L’éditorial de Brigitte Bardot

  • « L'homme a peu de chances de cesser d'être un tortionnaire pour l'homme, tant qu'il continuera à apprendre sur l’animal son métier de bourreau. »

    Marguerite Yourcenar

    C’est un grand chamboulement mortel qui nous avertit de nos multiples erreurs, de nos ravages, de notre suprématie si fragile face à un minuscule virus contre lequel aucune des armes les plus sophistiquées et destructrices, qui faisaient notre abominable force, ne pourront nous protéger. La démographie affolante de l’homme n’avait qu’un seul prédateur, l’homme. Ce sont donc les hommes qui se détruiront massivement, ce qui redonnera à la planète la chaîne écologique qu’ils n’auraient jamais dû déséquilibrer.

    Pour tenter de vaincre ce qui parait invincible, les savants, les biologistes, les chercheurs du monde entier expérimentent leurs trouvailles chimiques sur tous les animaux du monde, c’est la course au vainqueur, au futur Nobel qui aura trouvé le Graal, sauveur laissant derrière lui des milliers de cadavres qui auront souffert, agonisé, hurlé de leurs souffrances sous l’œil froid et attentif du vainqueur. Ces animaux, pauvres cobayes dont on prend la vie pour sauver celle des hommes qui les martyrisent, les chassent, les mangent, les dépouillent, les exposent et les font travailler durement. C’est injuste !

    Tant de choses sont injustes dans notre société où seule la réussite financière a de la valeur. Voilà ce qui nous mène : « la course au pognon, au pouvoir d’achat, à la réussite coûte que coûte, robotise l’être qui était humain. Cette déshumanisation bétonnée, suralimentée et superficialisée nous désensibilise de l’essentiel ».

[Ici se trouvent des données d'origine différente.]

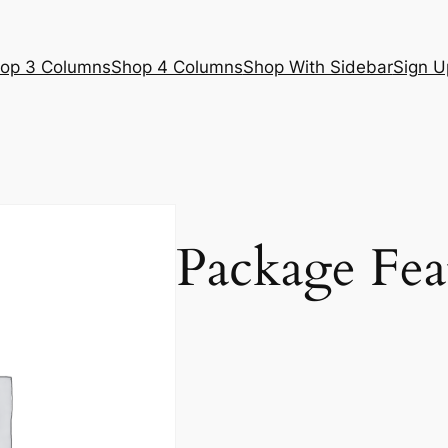
op 3 Columns
Shop 4 Columns
Shop With Sidebar
Sign U
Package Fea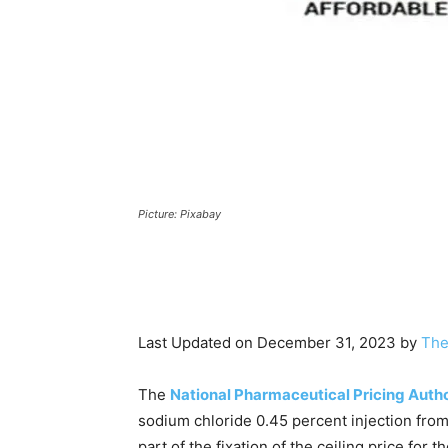
Picture: Pixabay
Last Updated on December 31, 2023 by
The
The
National Pharmaceutical Pricing Auth
sodium chloride 0.45 percent injection fro
part of the fixation of the ceiling price for t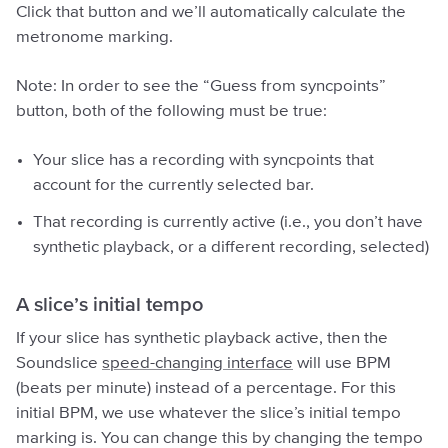
Click that button and we’ll automatically calculate the
metronome marking.
Note: In order to see the “Guess from syncpoints”
button, both of the following must be true:
Your slice has a recording with syncpoints that
account for the currently selected bar.
That recording is currently active (i.e., you don’t have
synthetic playback, or a different recording, selected)
A slice’s initial tempo
If your slice has synthetic playback active, then the
Soundslice
speed-changing interface
will use BPM
(beats per minute) instead of a percentage. For this
initial BPM, we use whatever the slice’s initial tempo
marking is. You can change this by changing the tempo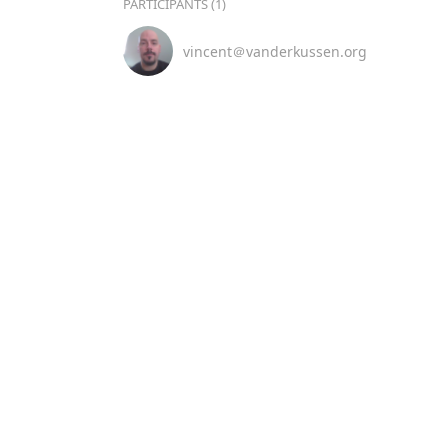
PARTICIPANTS (1)
vincent＠vanderkussen.org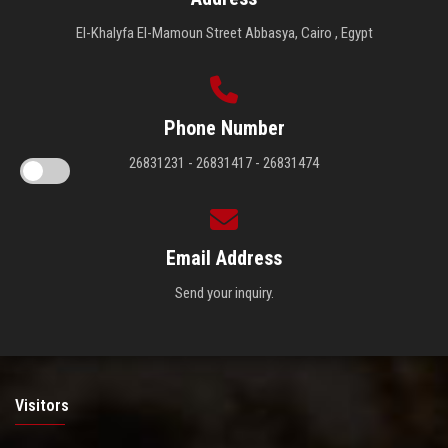
El-Khalyfa El-Mamoun Street Abbasya, Cairo , Egypt
Phone Number
26831231 - 26831417 - 26831474
Email Address
Send your inquiry.
Visitors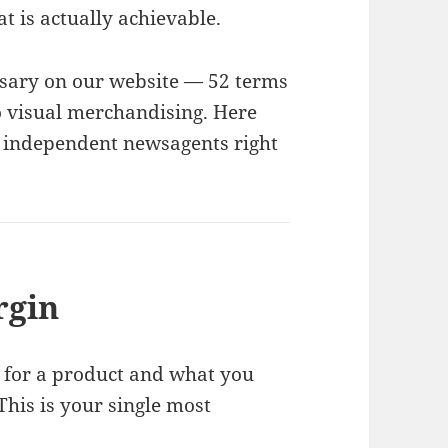
 is actually achievable.
ossary on our website — 52 terms
o visual merchandising. Here
r independent newsagents right
rgin
 for a product and what you
 This is your single most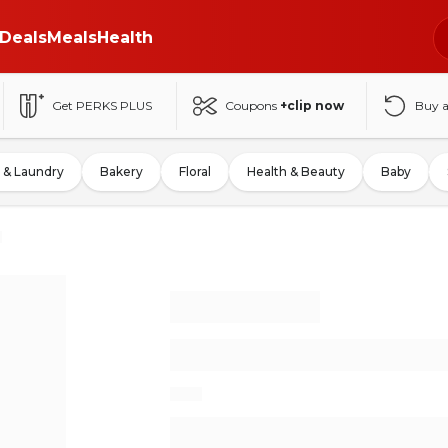
Deals
Meals
Health
Get PERKS PLUS
Coupons
+clip now
Buy 
 & Laundry
Bakery
Floral
Health & Beauty
Baby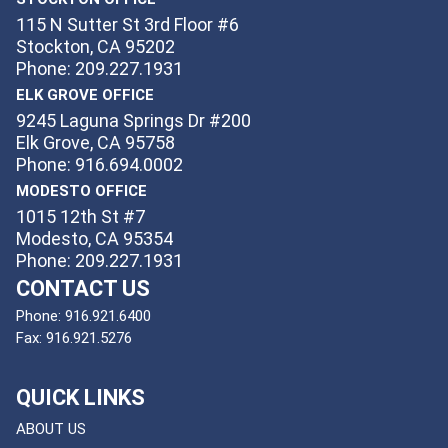
115 N Sutter St 3rd Floor #6
Stockton, CA 95202
Phone: 209.227.1931
ELK GROVE OFFICE
9245 Laguna Springs Dr #200
Elk Grove, CA 95758
Phone: 916.694.0002
MODESTO OFFICE
1015 12th St #7
Modesto, CA 95354
Phone: 209.227.1931
CONTACT US
Phone:
916.921.6400
Fax:
916.921.5276
QUICK LINKS
ABOUT US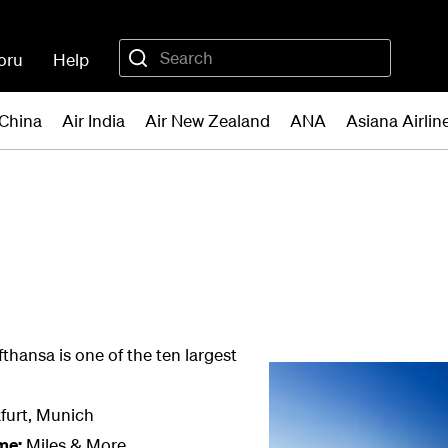
oru
Help
 China
Air India
Air New Zealand
ANA
Asiana Airlin
fthansa is one of the ten largest
furt, Munich
me:
Miles & More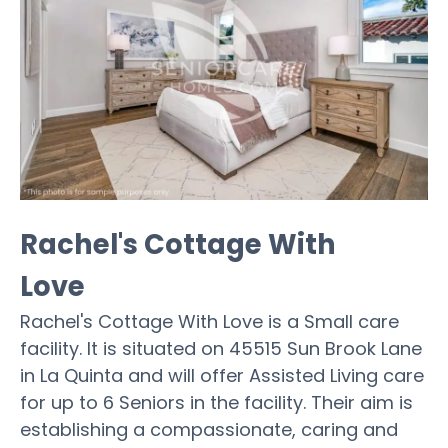
Rachel's Cottage With
Love
Rachel's Cottage With Love is a Small care
facility. It is situated on 45515 Sun Brook Lane
in La Quinta and will offer Assisted Living care
for up to 6 Seniors in the facility. Their aim is
establishing a compassionate, caring and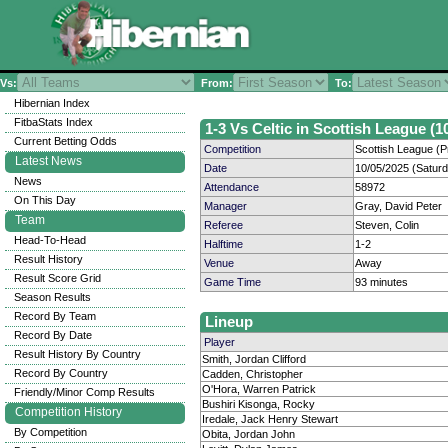
Vs:
From:
To:
Hibernian Index
FitbaStats Index
1-3 Vs Celtic in Scottish League (1
Current Betting Odds
Competition
Scottish League (P
Latest News
Date
10/05/2025 (Satur
News
Attendance
58972
On This Day
Manager
Gray, David Peter
Team
Referee
Steven, Colin
Head-To-Head
Halftime
1-2
Result History
Venue
Away
Result Score Grid
Game Time
93 minutes
Season Results
Record By Team
Lineup
Record By Date
Player
Result History By Country
Smith, Jordan Clifford
Record By Country
Cadden, Christopher
O'Hora, Warren Patrick
Friendly/Minor Comp Results
Bushiri Kisonga, Rocky
Competition History
Iredale, Jack Henry Stewart
By Competition
Obita, Jordan John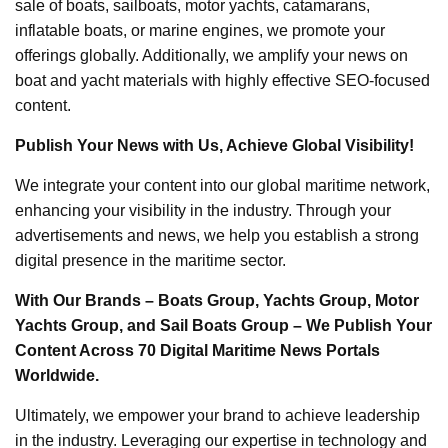
sale of boats, sailboats, motor yachts, catamarans,
inflatable boats, or marine engines, we promote your
offerings globally. Additionally, we amplify your news on
boat and yacht materials with highly effective SEO-focused
content.
Publish Your News with Us, Achieve Global Visibility!
We integrate your content into our global maritime network,
enhancing your visibility in the industry. Through your
advertisements and news, we help you establish a strong
digital presence in the maritime sector.
With Our Brands – Boats Group, Yachts Group, Motor
Yachts Group, and Sail Boats Group – We Publish Your
Content Across 70 Digital Maritime News Portals
Worldwide.
Ultimately, we empower your brand to achieve leadership
in the industry. Leveraging our expertise in technology and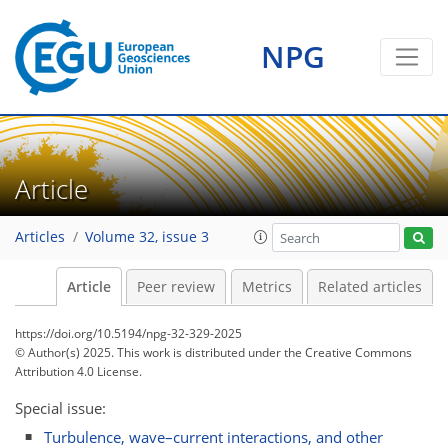
NPG
Article
Articles
Volume 32, issue 3
Article
Peer review
Metrics
Related articles
https://doi.org/10.5194/npg-32-329-2025
© Author(s) 2025. This work is distributed under
the Creative Commons
Attribution 4.0 License.
Special issue:
Turbulence, wave–current interactions, and other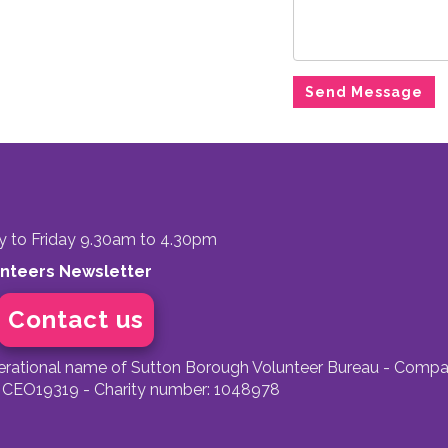
to Friday 9.30am to 4.30pm
unteers Newsletter
Contact us
perational name of Sutton Borough Volunteer Bureau - Compa
 CEO19319 - Charity number: 1048978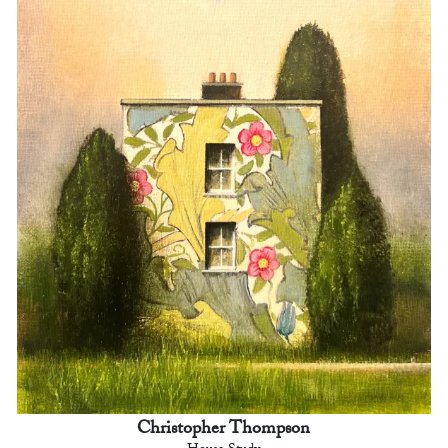
Christopher Thompson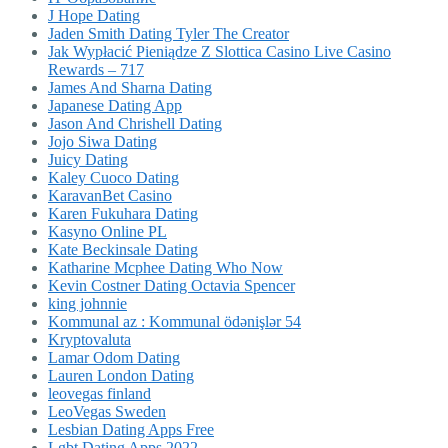
J Hope Dating
Jaden Smith Dating Tyler The Creator
Jak Wypłacić Pieniądze Z Slottica Casino Live Casino
Rewards – 717
James And Sharna Dating
Japanese Dating App
Jason And Chrishell Dating
Jojo Siwa Dating
Juicy Dating
Kaley Cuoco Dating
KaravanBet Casino
Karen Fukuhara Dating
Kasyno Online PL
Kate Beckinsale Dating
Katharine Mcphee Dating Who Now
Kevin Costner Dating Octavia Spencer
king johnnie
Kommunal az : Kommunal ödənişlər 54
Kryptovaluta
Lamar Odom Dating
Lauren London Dating
leovegas finland
LeoVegas Sweden
Lesbian Dating Apps Free
Lgbt Dating Apps 2022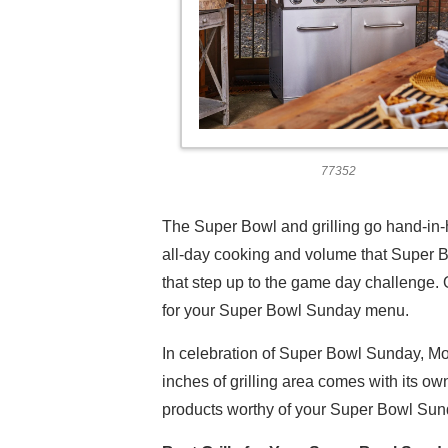
77352
The Super Bowl and grilling go hand-in-h
all-day cooking and volume that Super B
that step up to the game day challenge. O
for your Super Bowl Sunday menu.
In celebration of Super Bowl Sunday, Mo
inches of grilling area comes with its ow
products worthy of your Super Bowl Sund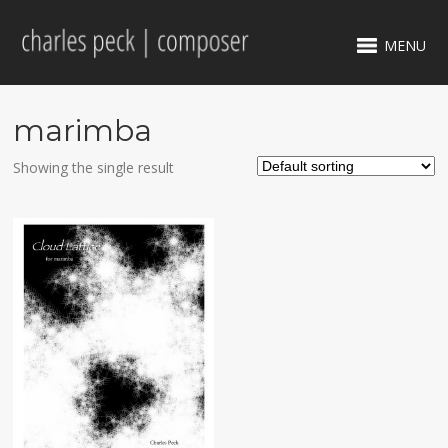
MENU
marimba
Showing the single result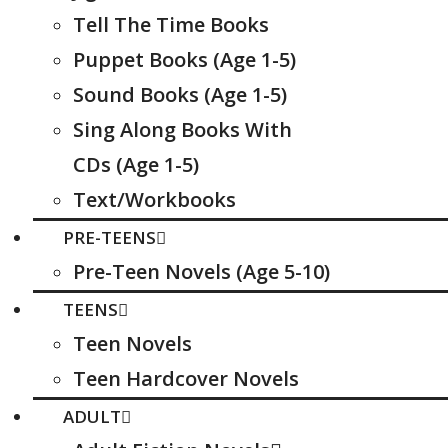
Tell The Time Books
Puppet Books (Age 1-5)
Sound Books (Age 1-5)
Sing Along Books With
CDs (Age 1-5)
Text/Workbooks
PRE-TEENS
Pre-Teen Novels (Age 5-10)
TEENS
Teen Novels
Teen Hardcover Novels
ADULT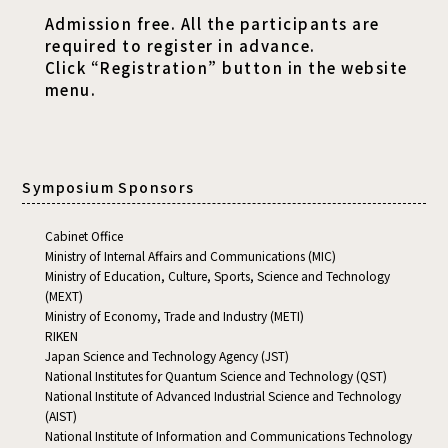
Admission free. All the participants are
required to register in advance.
Click “Registration” button in the website
menu.
Symposium Sponsors
Cabinet Office
Ministry of Internal Affairs and Communications (MIC)
Ministry of Education, Culture, Sports, Science and Technology
(MEXT)
Ministry of Economy, Trade and Industry (METI)
RIKEN
Japan Science and Technology Agency (JST)
National Institutes for Quantum Science and Technology (QST)
National Institute of Advanced Industrial Science and Technology
(AIST)
National Institute of Information and Communications Technology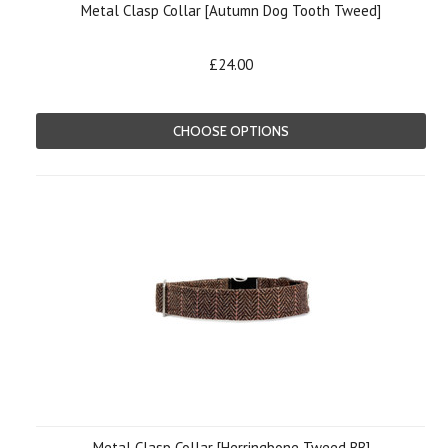
Metal Clasp Collar [Autumn Dog Tooth Tweed]
£24.00
CHOOSE OPTIONS
Metal Clasp Collar [Herringbone Tweed BB]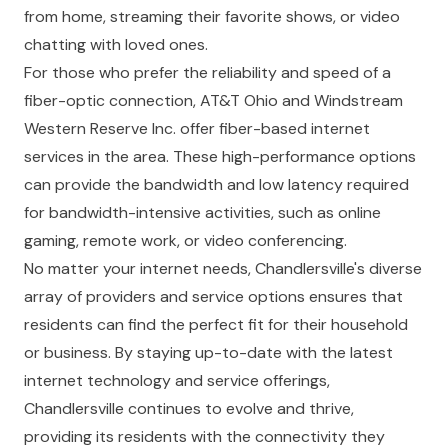
from home, streaming their favorite shows, or video
chatting with loved ones.
For those who prefer the reliability and speed of a
fiber-optic connection, AT&T Ohio and Windstream
Western Reserve Inc. offer fiber-based internet
services in the area. These high-performance options
can provide the bandwidth and low latency required
for bandwidth-intensive activities, such as online
gaming, remote work, or video conferencing.
No matter your internet needs, Chandlersville's diverse
array of providers and service options ensures that
residents can find the perfect fit for their household
or business. By staying up-to-date with the latest
internet technology and service offerings,
Chandlersville continues to evolve and thrive,
providing its residents with the connectivity they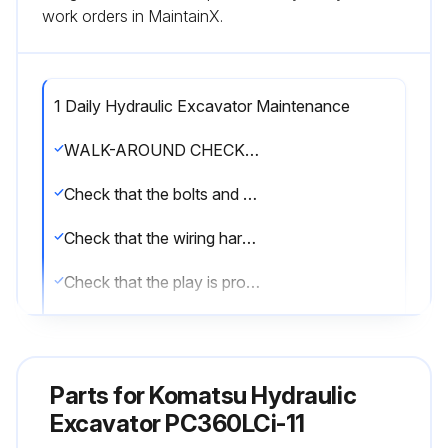
work orders in MaintainX.
1 Daily Hydraulic Excavator Maintenance
WALK-AROUND CHECKS OF INTELLIGENT MACHINE CONTROL EQUIPMENT
Check that the bolts and nuts of the intelligent Machine Control are not loose
Check that the wiring harness connector is not loose
Check that the play is proper
METHOD FOR CHECKING GNSS ANTENNA AND CABLE
Check that the installing direction of GNSS antenna matches marks
Parts for
Komatsu Hydraulic
Check that the connector of GNSS antenna is tightened properly
Excavator PC360LCi-11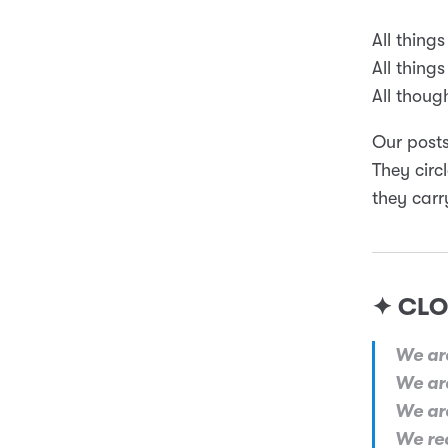
All things
All things
All though
Our posts
They circ
they carr
✦ CLO
We are
We are
We are
We rec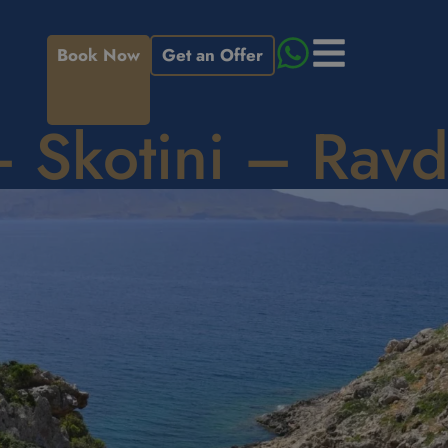
Book Now
Get an Offer
– Skotini – Rav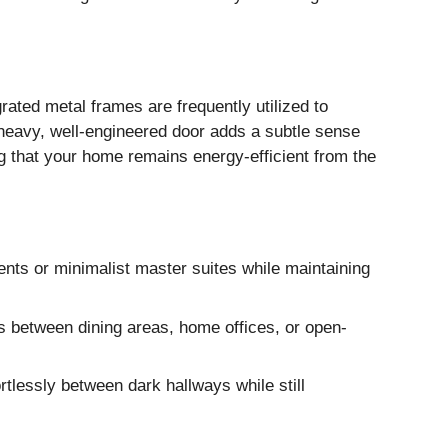
rated metal frames are frequently utilized to
a heavy, well-engineered door adds a subtle sense
ng that your home remains energy-efficient from the
nts or minimalist master suites while maintaining
ns between dining areas, home offices, or open-
ortlessly between dark hallways while still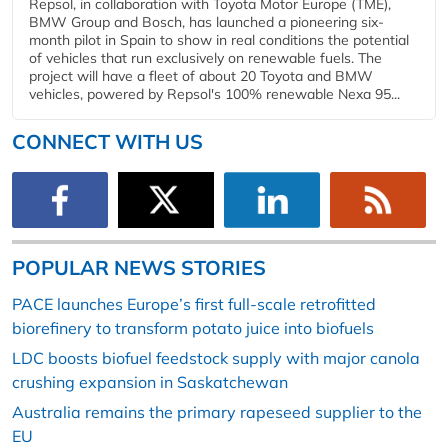
Repsol, in collaboration with Toyota Motor Europe (TME),
BMW Group and Bosch, has launched a pioneering six-
month pilot in Spain to show in real conditions the potential
of vehicles that run exclusively on renewable fuels. The
project will have a fleet of about 20 Toyota and BMW
vehicles, powered by Repsol's 100% renewable Nexa 95...
CONNECT WITH US
POPULAR NEWS STORIES
PACE launches Europe’s first full-scale retrofitted
biorefinery to transform potato juice into biofuels
LDC boosts biofuel feedstock supply with major canola
crushing expansion in Saskatchewan
Australia remains the primary rapeseed supplier to the
EU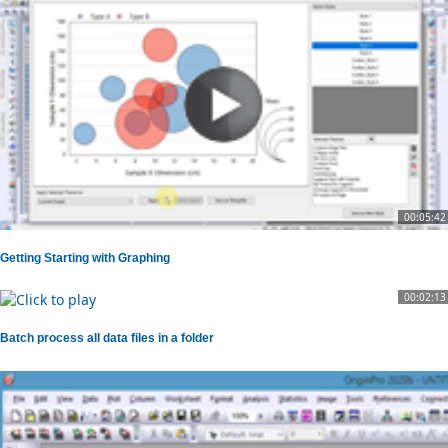
00:05:42
Getting Starting with Graphing
00:02:13
Batch process all data files in a folder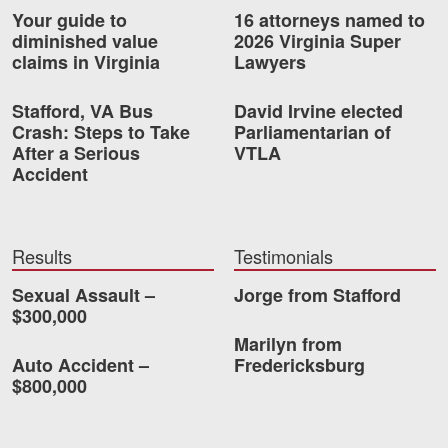
Your guide to
16 attorneys named to
Videos
diminished value
2026 Virginia Super
claims in Virginia
Lawyers
Locations
Stafford, VA Bus
David Irvine elected
Richmond, VA
Crash: Steps to Take
Parliamentarian of
After a Serious
VTLA
Charlottesville, VA
Accident
Chesterfield, VA
Fredericksburg, VA
Results
Testimonials
Stafford, VA
Sexual Assault –
Jorge from Stafford
$300,000
Petersburg, VA
Marilyn from
Auto Accident –
Fredericksburg
Mechanicsville, VA
$800,000
Contact Us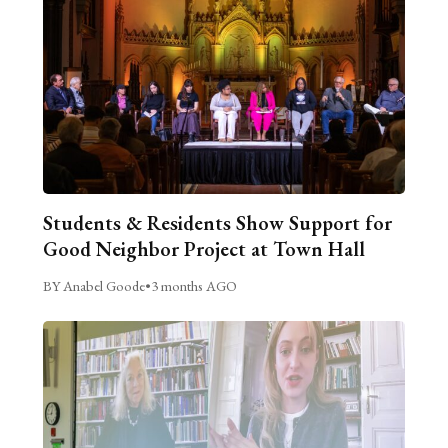
Students & Residents Show Support for
Good Neighbor Project at Town Hall
BY Anabel Goode
•
3 months AGO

    Les religions qui devraient élever nos âmes, nous guider vers l’empathie, la sensibilité, la générosité, la pitié, la méditation, sont les premières à nous inculquer le goût du sacrifice animal. Les rituels Halal et Casher chez les musulmans et les juifs et l’agneau Pascal chez les catholiques. Je suis catholique et choquée par cette tradition cruelle qui m’éloigne de ces simagrées traditionnelles inventées par les hommes pour s’en foutre plein la panse le jour de Pâques.

    Tout ça n’est pas bien joli

    A ce propos, je tiens à dire à ceux qui se sont désabonnés de notre journal, le trouvant trop dur, choquant, insupportable, que nous sommes aussi choqués, épuisés, horrifiés par ce que nous vivons quotidiennement, par ce que nous voyons pour de vrai, par toutes ces abominations que l’être humain fait subir aux animaux que nous devons dénoncer pour que le monde soit averti de ce qu’il ignore.

    A bientôt,

    Brigitte Bardot
    Présidente

    Cet éditorial a été publié dans l'Info-Journal numéro 113 (2ème trimestre 2020).